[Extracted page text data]
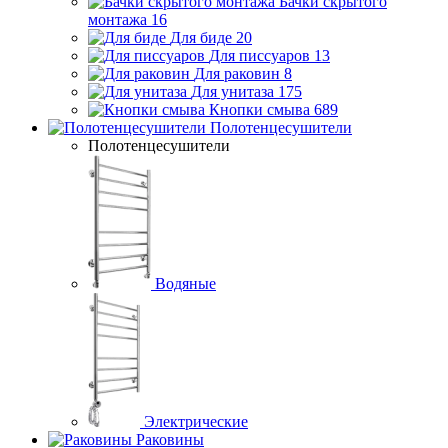
Бачки скрытого
монтажа
16
Для биде
20
Для писсуаров
13
Для раковин
8
Для унитаза
175
Кнопки смыва
689
Полотенцесушители
Полотенцесушители
Водяные
Электрические
Раковины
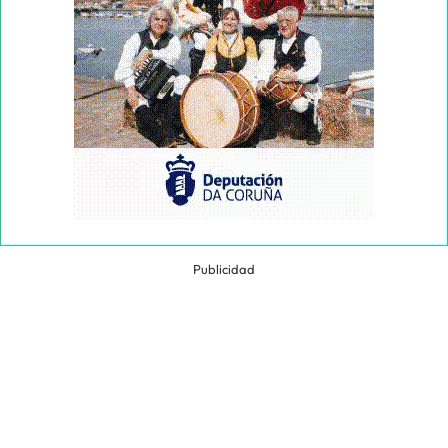
Publicidad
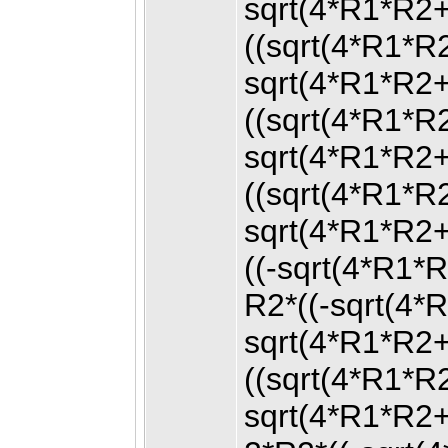
sqrt(4*R1*R2
((sqrt(4*R1*
sqrt(4*R1*R2
((sqrt(4*R1*
sqrt(4*R1*R2
((sqrt(4*R1*R
sqrt(4*R1*R2
((-sqrt(4*R1
R2*((-sqrt(4
sqrt(4*R1*R2
((sqrt(4*R1*R
sqrt(4*R1*R2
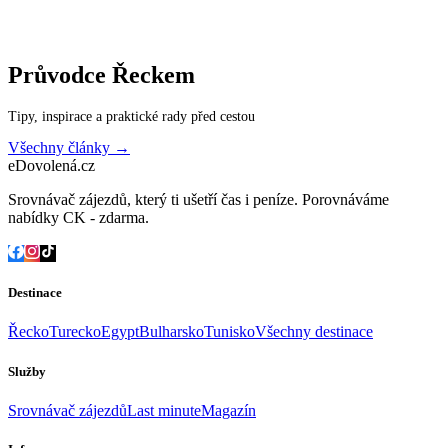
Průvodce
Řeckem
Tipy, inspirace a praktické rady před cestou
Všechny články →
eDovolená.cz
Srovnávač zájezdů, který ti ušetří čas i peníze. Porovnáváme
nabídky CK - zdarma.
Destinace
Řecko
Turecko
Egypt
Bulharsko
Tunisko
Všechny destinace
Služby
Srovnávač zájezdů
Last minute
Magazín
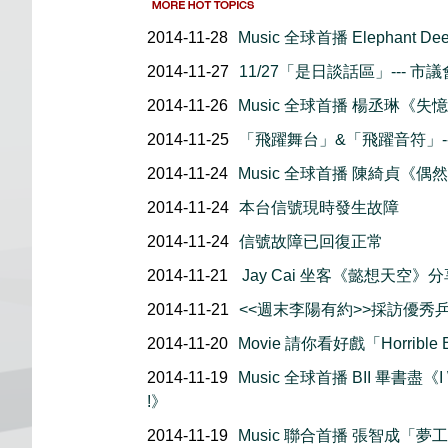
2014-11-28
Music 全球首播 Elephant D
2014-11-27
11/27「是日談話區」--- 
2014-11-26
Music 全球首播 楊丞琳《失
2014-11-25
「飛躍舞台」&「飛躍音符」--
2014-11-24
Music 全球首播 陳綺貞《偶
2014-11-24
本台信號現時發生故障
2014-11-24
信號故障已回復正常
2014-11-21
Jay Cai 坐客《懿想天空》
2014-11-21
<<週末李陽有約>>採訪優秀乒乓
2014-11-20
Movie 請你看好戲「Horrible B
2014-11-19
Music 全球首播 BII 畢書盡《I
!》
2014-11-19
Music 聯合首播 張智成「夢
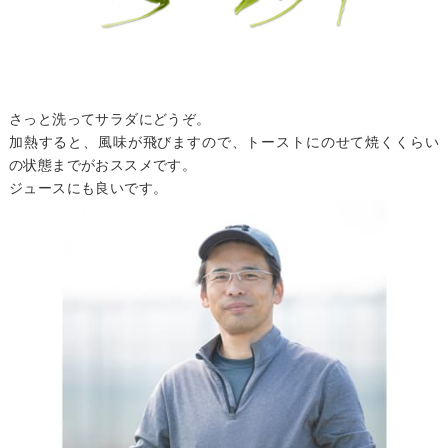
さっと洗ってサラダにどうぞ。
加熱すると、風味が飛びますので、トーストにのせて焼くくらい
の状態までがおススメです。
ジュースにも良いです。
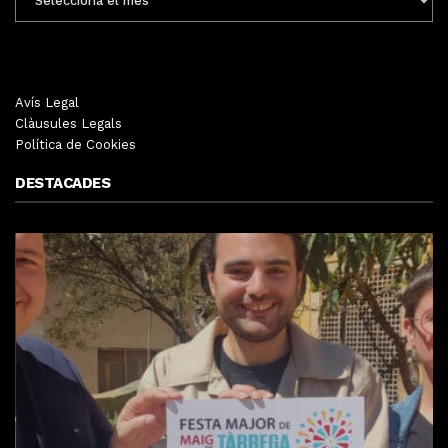
MENSUALS
Avís Legal
Clàusules Legals
Política de Cookies
DESTACADES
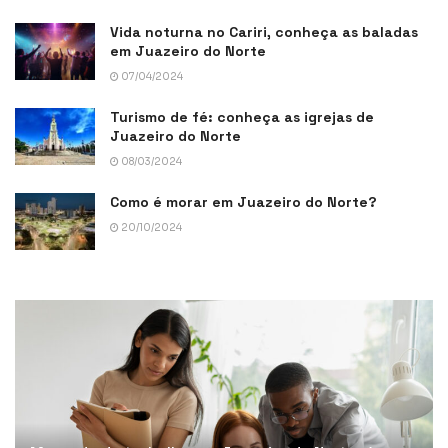
Vida noturna no Cariri, conheça as baladas
em Juazeiro do Norte
07/04/2024
Turismo de fé: conheça as igrejas de
Juazeiro do Norte
08/03/2024
Como é morar em Juazeiro do Norte?
20/10/2024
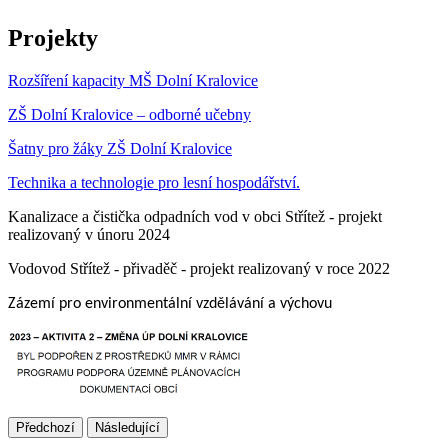
Projekty
Rozšíření kapacity MŠ Dolní Kralovice
ZŠ Dolní Kralovice – odborné učebny
Šatny pro žáky ZŠ Dolní Kralovice
Technika a technologie pro lesní hospodářství.
Kanalizace a čistička odpadních vod v obci Střítež - projekt
realizovaný v únoru 2024
Vodovod Střítež - přivaděč - projekt realizovaný v roce 2022
Zázemí pro environmentální vzdělávání a výchovu
Předchozí
Následující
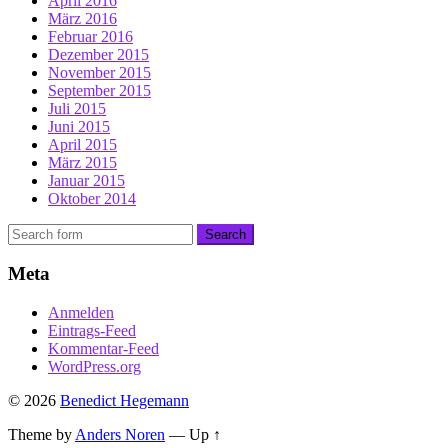
April 2016
März 2016
Februar 2016
Dezember 2015
November 2015
September 2015
Juli 2015
Juni 2015
April 2015
März 2015
Januar 2015
Oktober 2014
Meta
Anmelden
Eintrags-Feed
Kommentar-Feed
WordPress.org
© 2026
Benedict Hegemann
Theme by
Anders Noren
—
Up ↑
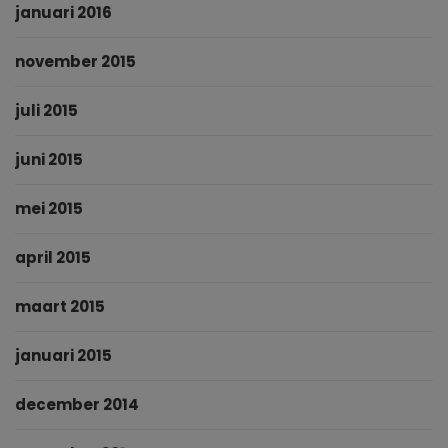
januari 2016
november 2015
juli 2015
juni 2015
mei 2015
april 2015
maart 2015
januari 2015
december 2014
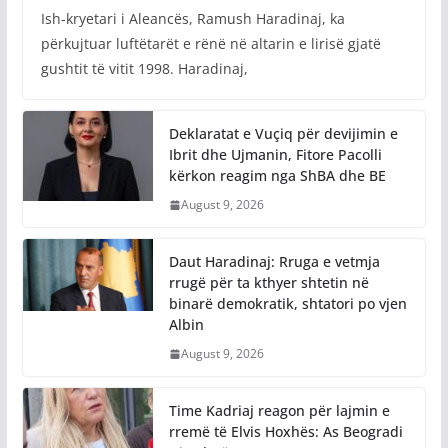
Ish-kryetari i Aleancës, Ramush Haradinaj, ka
përkujtuar luftëtarët e rënë në altarin e lirisë gjatë
gushtit të vitit 1998. Haradinaj,
Deklaratat e Vuçiq për devijimin e
Ibrit dhe Ujmanin, Fitore Pacolli
kërkon reagim nga ShBA dhe BE
August 9, 2026
Daut Haradinaj: Rruga e vetmja
rrugë për ta kthyer shtetin në
binarë demokratik, shtatori po vjen
Albin
August 9, 2026
Time Kadriaj reagon për lajmin e
rremë të Elvis Hoxhës: As Beogradi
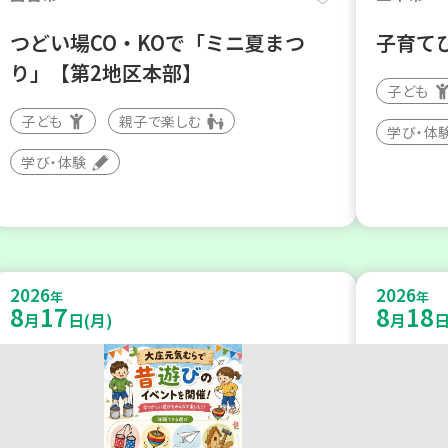
つどい場CO・KOで「ミニ夏まつ
子育て
り」【第2地区本部】
子ども
子ども
親子で楽しむ
学び・体
学び・体験
2026
2026
年
年
8
17
8
18
月
日(月)
月
日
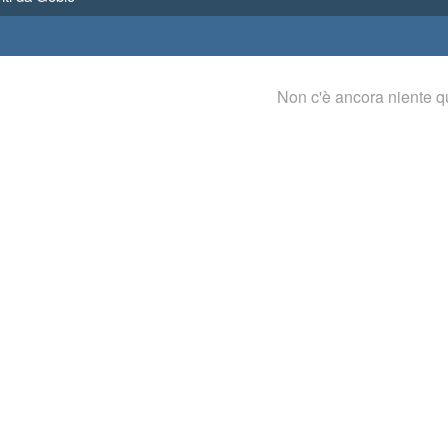
Non c'è ancora niente q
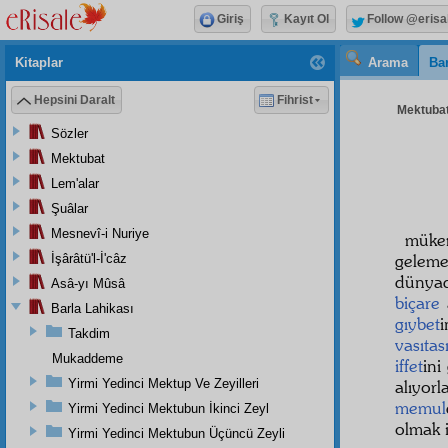
Giriş
Kayıt Ol
Follow @erisa
Kitaplar
Arama
Bar
Hepsini Daralt
Fihrist
Mektubat
Sözler
Mektubat
Lem'alar
Şuâlar
Mesnevî-i Nuriye
mükem
gelem
İşârâtü'l-İ'câz
dünya
Asâ-yı Mûsâ
biçare
Barla Lahikası
gıybet
Takdim
vasıtas
Mukaddeme
iffet
ini
Yirmi Yedinci Mektup Ve Zeyilleri
alıyor
memul
Yirmi Yedinci Mektubun İkinci Zeyl
olmak 
Yirmi Yedinci Mektubun Üçüncü Zeyli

• **TASK PROMPT**
Please report all lines in the entries where "conheça" appears.

• **RESPONSE TO THE TASK**
Vida noturna no Cariri, conheça as baladas
Turismo de fé: conheça as igrejas de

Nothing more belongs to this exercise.